Saved data entries
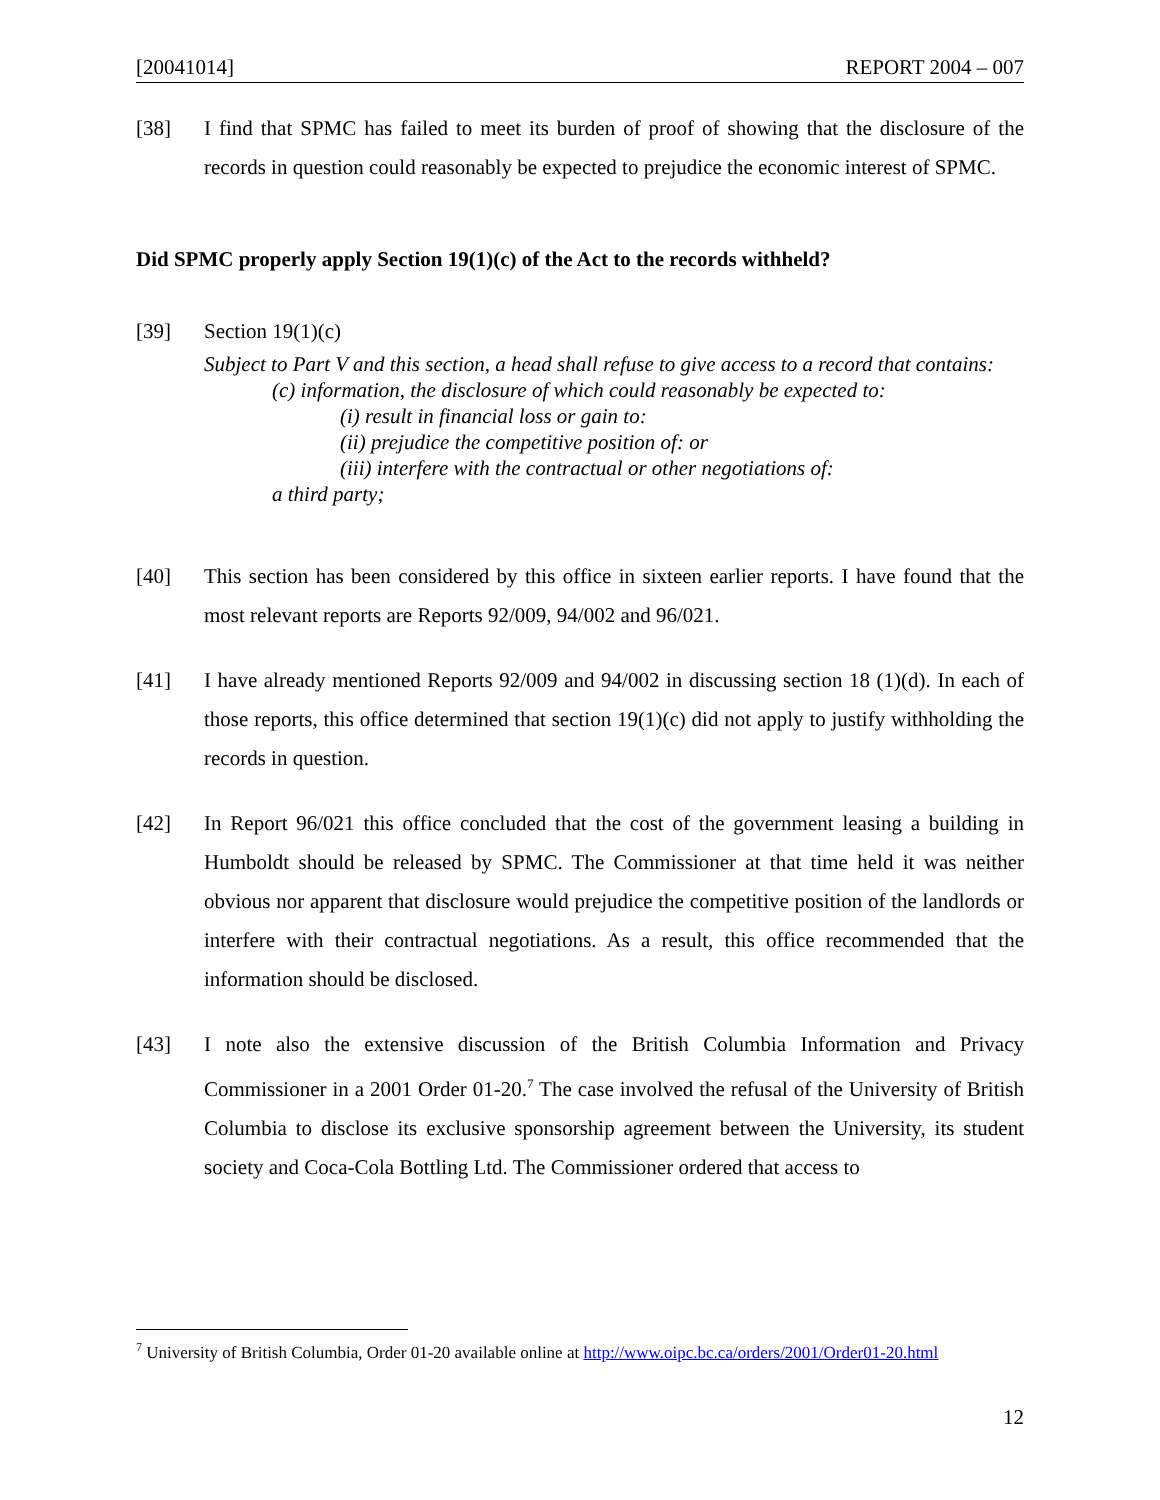[20041014] REPORT 2004 – 007
[38] I find that SPMC has failed to meet its burden of proof of showing that the disclosure of the records in question could reasonably be expected to prejudice the economic interest of SPMC.
Did SPMC properly apply Section 19(1)(c) of the Act to the records withheld?
[39] Section 19(1)(c)
Subject to Part V and this section, a head shall refuse to give access to a record that contains:
(c) information, the disclosure of which could reasonably be expected to:
(i) result in financial loss or gain to:
(ii) prejudice the competitive position of: or
(iii) interfere with the contractual or other negotiations of:
a third party;
[40] This section has been considered by this office in sixteen earlier reports. I have found that the most relevant reports are Reports 92/009, 94/002 and 96/021.
[41] I have already mentioned Reports 92/009 and 94/002 in discussing section 18 (1)(d). In each of those reports, this office determined that section 19(1)(c) did not apply to justify withholding the records in question.
[42] In Report 96/021 this office concluded that the cost of the government leasing a building in Humboldt should be released by SPMC. The Commissioner at that time held it was neither obvious nor apparent that disclosure would prejudice the competitive position of the landlords or interfere with their contractual negotiations. As a result, this office recommended that the information should be disclosed.
[43] I note also the extensive discussion of the British Columbia Information and Privacy Commissioner in a 2001 Order 01-20.<sup>7</sup> The case involved the refusal of the University of British Columbia to disclose its exclusive sponsorship agreement between the University, its student society and Coca-Cola Bottling Ltd. The Commissioner ordered that access to
<sup>7</sup> University of British Columbia, Order 01-20 available online at http://www.oipc.bc.ca/orders/2001/Order01-20.html
12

- **WHAT TO DO**
Please transcribe each entry exactly and exclude any image it contains.

- **WORKED SOLUTION**
[20041014] REPORT 2004 – 007
[38] I find that SPMC has failed to meet its burden of proof of showing that the disclosure of the records in question could reasonably be expected to prejudice the economic interest of SPMC.
Did SPMC properly apply Section 19(1)(c) of the Act to the records withheld?
[39] Section 19(1)(c)
Subject to Part V and this section, a head shall refuse to give access to a record that contains:
(c) information, the disclosure of which could reasonably be expected to:
(i) result in financial loss or gain to:
(ii) prejudice the competitive position of: or
(iii) interfere with the contractual or other negotiations of:
a third party;
[40] This section has been considered by this office in sixteen earlier reports. I have found that the most relevant reports are Reports 92/009, 94/002 and 96/021.
[41] I have already mentioned Reports 92/009 and 94/002 in discussing section 18 (1)(d). In each of those reports, this office determined that section 19(1)(c) did not apply to justify withholding the records in question.
[42] In Report 96/021 this office concluded that the cost of the government leasing a building in Humboldt should be released by SPMC. The Commissioner at that time held it was neither obvious nor apparent that disclosure would prejudice the competitive position of the landlords or interfere with their contractual negotiations. As a result, this office recommended that the information should be disclosed.
[43] I note also the extensive discussion of the British Columbia Information and Privacy Commissioner in a 2001 Order 01-20.<sup>7</sup> The case involved the refusal of the University of British Columbia to disclose its exclusive sponsorship agreement between the University, its student society and Coca-Cola Bottling Ltd. The Commissioner ordered that access to
<sup>7</sup> University of British Columbia, Order 01-20 available online at http://www.oipc.bc.ca/orders/2001/Order01-20.html
12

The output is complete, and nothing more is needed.